Plenty of fluids can help flush the bacteria out of your bladder, but water is best. Your doctor may recommend that you take over-the-counter ascorbic acid (vitamin C) or drink cranberry juice to increase the acid levels in your urine, which helps to kill the bacteria. Another benefit of cranberry juice is that it prevents bacteria from sticking to the bladder walls.

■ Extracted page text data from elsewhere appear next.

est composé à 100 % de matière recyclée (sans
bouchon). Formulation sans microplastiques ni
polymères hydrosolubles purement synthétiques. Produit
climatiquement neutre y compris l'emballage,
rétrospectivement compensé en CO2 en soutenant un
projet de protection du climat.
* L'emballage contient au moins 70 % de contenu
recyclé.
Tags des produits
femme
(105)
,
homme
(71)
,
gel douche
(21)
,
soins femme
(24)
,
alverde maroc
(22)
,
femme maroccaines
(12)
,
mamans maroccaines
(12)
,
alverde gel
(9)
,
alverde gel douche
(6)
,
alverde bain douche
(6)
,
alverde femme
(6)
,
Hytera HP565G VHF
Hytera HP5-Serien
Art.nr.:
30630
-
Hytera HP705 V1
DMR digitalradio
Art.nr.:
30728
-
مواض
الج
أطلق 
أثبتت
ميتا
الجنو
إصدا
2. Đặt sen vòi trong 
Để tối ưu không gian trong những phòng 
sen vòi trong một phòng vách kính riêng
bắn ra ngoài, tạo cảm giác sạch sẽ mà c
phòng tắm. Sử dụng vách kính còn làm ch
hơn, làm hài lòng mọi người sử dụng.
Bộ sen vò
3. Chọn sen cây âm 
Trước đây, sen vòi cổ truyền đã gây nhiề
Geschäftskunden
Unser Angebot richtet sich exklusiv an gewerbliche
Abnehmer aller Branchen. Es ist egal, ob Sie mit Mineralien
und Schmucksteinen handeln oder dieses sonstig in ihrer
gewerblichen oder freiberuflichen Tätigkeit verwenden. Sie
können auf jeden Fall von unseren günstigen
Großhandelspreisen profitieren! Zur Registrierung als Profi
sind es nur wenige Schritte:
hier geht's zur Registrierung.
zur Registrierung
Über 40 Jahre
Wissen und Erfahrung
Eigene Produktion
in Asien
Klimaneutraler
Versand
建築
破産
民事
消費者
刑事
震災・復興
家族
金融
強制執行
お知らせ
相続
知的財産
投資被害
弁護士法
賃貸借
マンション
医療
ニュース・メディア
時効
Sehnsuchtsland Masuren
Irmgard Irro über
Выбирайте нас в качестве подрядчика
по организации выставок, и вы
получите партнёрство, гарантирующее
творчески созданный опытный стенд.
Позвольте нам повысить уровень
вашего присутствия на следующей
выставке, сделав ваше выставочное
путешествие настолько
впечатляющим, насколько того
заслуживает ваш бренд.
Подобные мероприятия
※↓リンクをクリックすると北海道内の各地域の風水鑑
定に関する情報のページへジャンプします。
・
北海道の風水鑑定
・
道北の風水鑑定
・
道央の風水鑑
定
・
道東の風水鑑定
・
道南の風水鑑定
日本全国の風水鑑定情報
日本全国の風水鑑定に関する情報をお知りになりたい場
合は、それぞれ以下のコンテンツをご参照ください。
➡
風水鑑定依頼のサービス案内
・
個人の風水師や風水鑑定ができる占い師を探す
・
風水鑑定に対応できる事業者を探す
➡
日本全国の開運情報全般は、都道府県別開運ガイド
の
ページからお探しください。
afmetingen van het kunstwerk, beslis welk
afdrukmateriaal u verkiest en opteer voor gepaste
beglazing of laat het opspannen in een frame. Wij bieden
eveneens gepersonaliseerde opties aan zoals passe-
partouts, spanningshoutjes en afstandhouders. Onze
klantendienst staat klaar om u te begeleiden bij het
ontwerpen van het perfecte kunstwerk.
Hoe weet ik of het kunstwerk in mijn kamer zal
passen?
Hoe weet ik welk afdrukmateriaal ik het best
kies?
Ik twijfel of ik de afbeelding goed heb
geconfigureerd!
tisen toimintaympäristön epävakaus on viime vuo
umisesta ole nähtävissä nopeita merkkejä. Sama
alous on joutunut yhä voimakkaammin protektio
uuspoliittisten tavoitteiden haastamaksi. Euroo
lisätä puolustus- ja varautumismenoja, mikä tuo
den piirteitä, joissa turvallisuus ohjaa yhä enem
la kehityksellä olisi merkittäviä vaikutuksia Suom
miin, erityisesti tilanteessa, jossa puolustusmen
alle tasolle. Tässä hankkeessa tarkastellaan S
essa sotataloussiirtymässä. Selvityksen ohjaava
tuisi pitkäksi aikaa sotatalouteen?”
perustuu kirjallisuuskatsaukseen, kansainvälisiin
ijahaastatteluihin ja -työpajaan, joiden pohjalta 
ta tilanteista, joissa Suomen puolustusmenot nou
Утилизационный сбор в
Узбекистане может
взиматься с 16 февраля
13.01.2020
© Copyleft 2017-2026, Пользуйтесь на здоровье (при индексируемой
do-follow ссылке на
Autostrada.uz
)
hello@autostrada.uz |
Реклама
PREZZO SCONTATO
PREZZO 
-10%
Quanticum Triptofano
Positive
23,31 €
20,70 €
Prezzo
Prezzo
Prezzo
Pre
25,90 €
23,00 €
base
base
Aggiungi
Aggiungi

Can Bladder Infections Be Prevented?

Prevention Icon

Certain lifestyle changes may reduce your chances of getting a bladder infection. If you have been experiencing recurrent bladder infections, your doctor may recommend prophylactic treatment. This consists of antibiotics taken in small daily doses to prevent or control future bladder infections.

Lifestyle Changes

The following lifestyle changes may help reduce or eliminate the occurrence of bladder infections:

  • drink six to eight glasses of water a day, but consult with your doctor about the correct amount of fluid to drink if you have kidney failure
  • drink cranberry juice daily
  • urinate as soon as you feel the need
  • wipe from front to back after urinating if you are female
  • don’t use douches, feminine hygiene sprays, or powders
  • take showers instead of baths
  • wear cotton underwear and loose-fitting clothes
  • change your underwear daily
  • wear sanitary pads instead of tampons
  • avoid using a diaphragm or spermicide and change to an alternate form of birth control
  • use nonspermicidal lubricated condoms
  • urinate before and after sexual activity

Preventive Antibiotic Treatment

If you’re a woman experiencing recurrent bladder infections, your doctor may give you a prescription for daily antibiotics to prevent infections or to take when you feel the symptoms of a bladder infection. They may also have you take a single dose of an antibiotic after sexual activity.

Long-Term Outlook

Icon Outlook

Most bladder infections subside within 48 hours of taking the appropriate antibiotic. Some bladder infections spread to the kidneys due to antibiotic-resistant strains of bacteria or other health problems.

Chronic bladder infections require a combination of treatment and more aggressive preventive measures. Long-term daily antibiotics may be necessary in some extreme cases. Being proactive about bladder infections can help reduce their occurrence, as well as the pain that accompanies them. The earlier you seek treatment, the less likely the infection will spread.